Clearly, as Mr. Staples has said, you have misunderstood him. I am very relieved to find this, because frankly what you are saying is heresy. It’s not remotely close to a Christian theology of salvation.
You have bought into the false claim by some Protestants that if Jesus died for all of our sins then our cooperation with divine grace (except in the mere act of accepting His finished work) is irrelevant. This is the premise you should be challenging, not the premise that Jesus died for all our sins (which is a central truth of the Christian Faith).
If these Protestants were correct, it would follow that even our act of accepting Christ’s finished work was unnecessary. They essentially believe that we are saved by one easy work–accepting Christ’s sacrifice. This view is absurd and un-Biblical.
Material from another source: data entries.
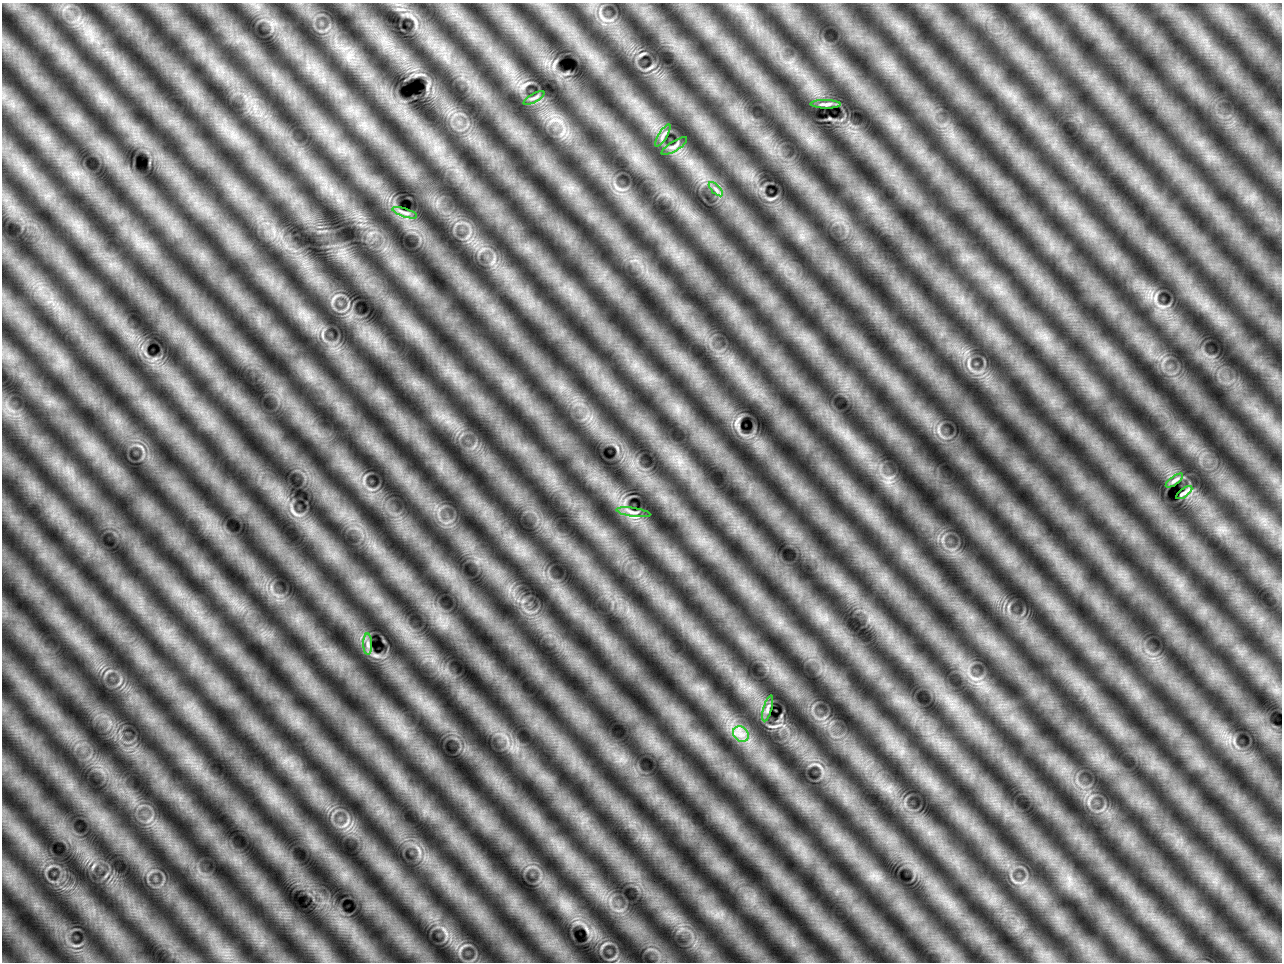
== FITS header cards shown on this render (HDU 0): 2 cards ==
NAXIS1  =                 1280
NAXIS2  =                  960

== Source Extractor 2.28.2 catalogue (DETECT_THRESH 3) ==
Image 1280 x 960 px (HDU 0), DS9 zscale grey, 1 PNG px = 1 image px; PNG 1284 x 964 px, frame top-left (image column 1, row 960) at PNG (2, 3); each listed source drawn as its Kron ellipse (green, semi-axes under 4 px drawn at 4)
Background 98.4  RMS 20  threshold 60.8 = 3 sigma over >= 5 px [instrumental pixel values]
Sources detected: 12; all 12 listed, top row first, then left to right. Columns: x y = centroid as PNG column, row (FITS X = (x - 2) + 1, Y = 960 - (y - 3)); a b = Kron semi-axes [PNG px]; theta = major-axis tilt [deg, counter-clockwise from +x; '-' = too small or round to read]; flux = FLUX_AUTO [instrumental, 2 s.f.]
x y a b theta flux
534 98 12 3 28 2200
826 104 15 3 -1 2900
663 135 13 4 58 3400
674 146 15 5 32 4000
716 189 9 3 -45 2900
405 213 13 4 -18 4200
1174 480 10 4 36 3000
1184 493 9 2 36 2900
633 512 17 4 -8 4200
368 644 10 4 -89 3700
768 708 13 4 74 3300
741 734 8 7 - 8200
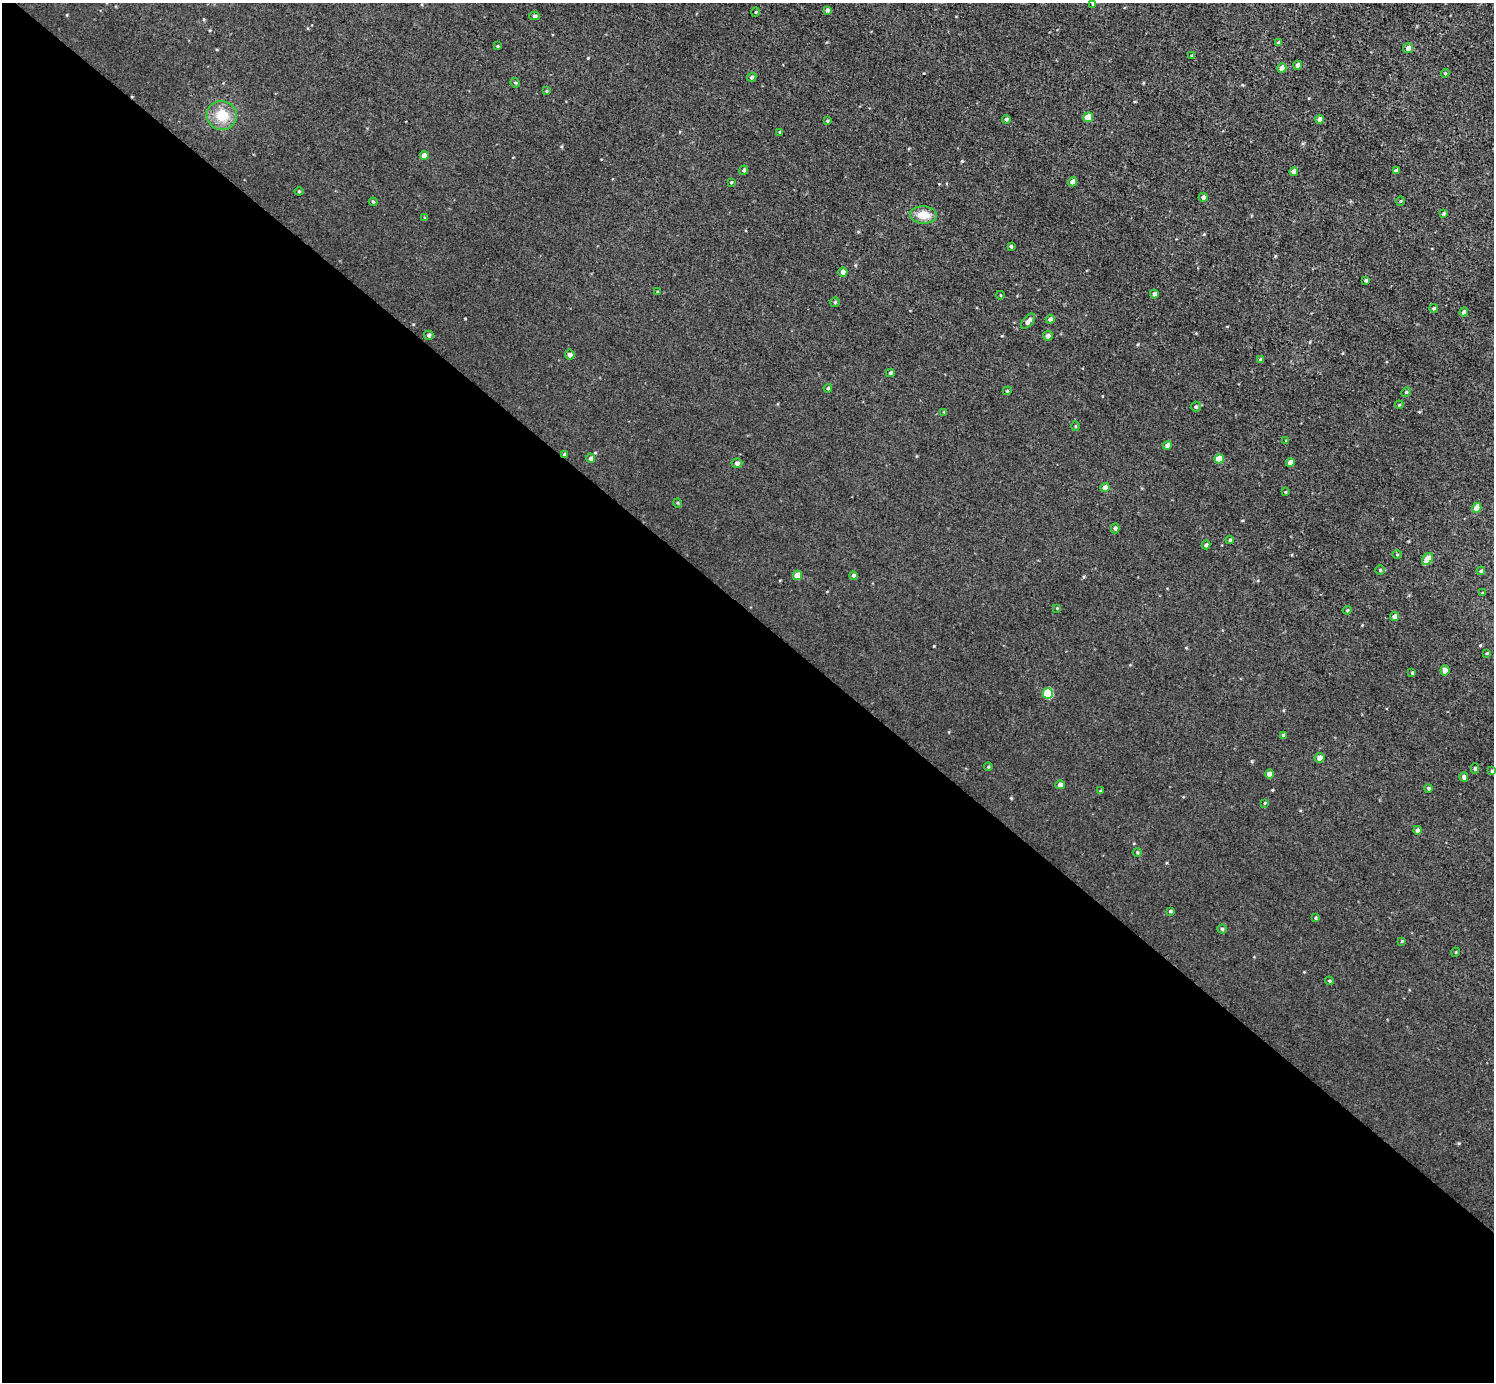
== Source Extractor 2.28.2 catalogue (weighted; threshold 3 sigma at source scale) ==
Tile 14 of 4 x 4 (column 2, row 4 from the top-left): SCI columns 1493-2984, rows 158-1537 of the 5970 x 5973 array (HDU 1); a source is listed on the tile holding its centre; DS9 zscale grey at full resolution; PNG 1496 x 1384 px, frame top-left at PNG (2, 3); each listed source drawn as its Kron ellipse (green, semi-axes under 4 px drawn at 4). Shown black and unused: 56% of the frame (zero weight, under 3 of 5 exposures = <1% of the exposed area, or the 3 px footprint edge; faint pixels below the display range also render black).
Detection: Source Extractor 2.28.2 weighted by HDU 2 'WHT'; one run over the whole footprint, this tile lists its part. Background 0.00405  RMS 0.006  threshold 0.0269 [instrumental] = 3 sigma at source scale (4.5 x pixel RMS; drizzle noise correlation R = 1.50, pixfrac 1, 0.05/0.05 arcsec/px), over >= 5 px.
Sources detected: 103; all 103 listed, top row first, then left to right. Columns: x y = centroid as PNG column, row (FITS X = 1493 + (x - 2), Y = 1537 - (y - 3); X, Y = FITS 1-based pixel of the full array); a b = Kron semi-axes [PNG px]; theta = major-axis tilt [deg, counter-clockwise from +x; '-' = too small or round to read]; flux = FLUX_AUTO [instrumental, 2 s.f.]
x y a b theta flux
1093 4 3 3 - 0.71
827 10 4 4 - 1.2
756 12 5 3 - 0.53
534 16 5 4 - 1.2
1278 43 4 4 - 0.85
497 46 3 3 - 0.51
1408 48 5 5 - 2.9
1192 55 4 4 - 0.92
1298 65 4 4 - 2.2
1282 68 5 4 - 4.3
1445 73 4 4 - 0.65
752 77 5 4 - 1.3
515 83 5 4 - 0.73
546 91 4 3 - 0.58
222 115 15 14 - 13
1088 117 5 4 - 9.9
1006 119 4 4 - 1.2
1320 119 4 4 - 2.8
827 121 4 3 - 0.68
780 132 3 3 - 0.82
424 155 4 4 - 4.4
744 170 4 4 - 1.1
1396 170 4 3 - 1.6
1294 171 4 4 - 3.7
731 182 4 3 - 0.6
1073 182 4 4 - 3.9
299 191 4 4 - 0.59
1203 197 4 4 - 1.8
1400 201 4 3 - 0.5
373 202 4 3 - 0.71
1444 213 4 3 - 0.86
923 215 13 8 -4 8.2
425 218 4 4 - 0.78
1011 246 3 3 - 0.77
843 272 4 4 - 2.4
1366 280 4 3 - 0.91
658 292 3 3 - 0.65
1154 294 4 4 - 1.9
1000 295 4 3 - 0.5
835 302 5 4 - 0.84
1434 308 4 4 - 0.87
1464 312 4 4 - 1.7
1050 319 4 4 - 2
1028 321 9 5 48 2.4
429 335 4 4 - 1.2
1048 336 5 4 - 1.9
570 355 5 4 - 2.2
1261 360 4 4 - 1.9
890 373 4 4 - 0.91
828 388 4 4 - 0.79
1007 391 4 3 - 0.55
1406 392 5 4 - 0.82
1399 405 4 3 - 0.52
1196 407 5 5 - 1
944 412 4 4 - 0.51
1075 426 5 3 - 0.51
1286 441 4 3 - 0.56
1167 445 4 4 - 2.5
565 455 4 4 - 1.6
591 458 4 4 - 1.5
1219 459 5 4 - 7.3
737 463 5 5 - 1.7
1290 463 4 4 - 2.8
1105 488 4 4 - 4
1285 492 4 4 - 0.54
678 503 5 3 - 0.6
1477 508 5 4 - 5.4
1115 528 5 4 - 1.3
1230 540 4 4 - 0.97
1206 545 4 3 - 1.3
1397 554 5 3 - 0.57
1428 559 6 4 48 8.3
1380 570 4 4 - 0.72
1481 571 4 4 - 1.1
798 575 4 4 - 6.4
853 576 4 4 - 1.3
1482 593 4 2 - 0.44
1057 608 4 4 - 0.43
1347 610 4 4 - 0.68
1395 617 4 4 - 3.7
1487 653 4 3 - 0.64
1445 670 5 4 - 3.5
1412 673 4 3 - 0.73
1048 693 5 5 - 26
1284 735 4 3 - 1.1
1319 758 5 5 - 3.2
988 767 4 4 - 0.62
1475 768 5 4 - 1.2
1492 771 4 4 - 0.82
1269 774 4 4 - 3.4
1464 777 4 4 - 2
1060 785 4 4 - 2.2
1429 788 4 4 - 0.86
1100 791 4 3 - 0.6
1265 803 4 3 - 0.5
1417 830 4 4 - 2
1137 852 4 4 - 0.71
1170 911 4 3 - 0.77
1315 918 4 3 - 0.75
1222 929 4 4 - 0.83
1402 941 4 3 - 0.57
1456 952 4 3 - 0.5
1329 981 4 3 - 0.64
Overlapping masked pixels (flux is a lower limit): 1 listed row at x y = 565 455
A more reasonable view is that of some Calvinists, who say that Christ died for all the elect by name. This doesn’t make our response unnecessary, but it does ensure that we will respond. In other words, once Christ has purchased us on the Cross, he then works in us by the Holy Spirit so that we repent, believe, do good works, etc. The problem with this view is that it implies one of two propositions:
- Christ did not die for everyone, which is morally repellent and contrary to Scripture and historic Christianity; or
- Everyone will be saved, which is an appealing proposition but is also contrary to Scripture (at least in the form “everyone inevitably will be saved” which is implied here).
What we need to question is the proposition that human and divine activity are an either/or. It seems to me that Scripture teaches that it’s a both/and. See Philippians 2–we are to work out our salvation because it is Christ who works in us. That is the key to your dilemma, I think.
I apologize to Mr. Staples for my premature and thoughtless response.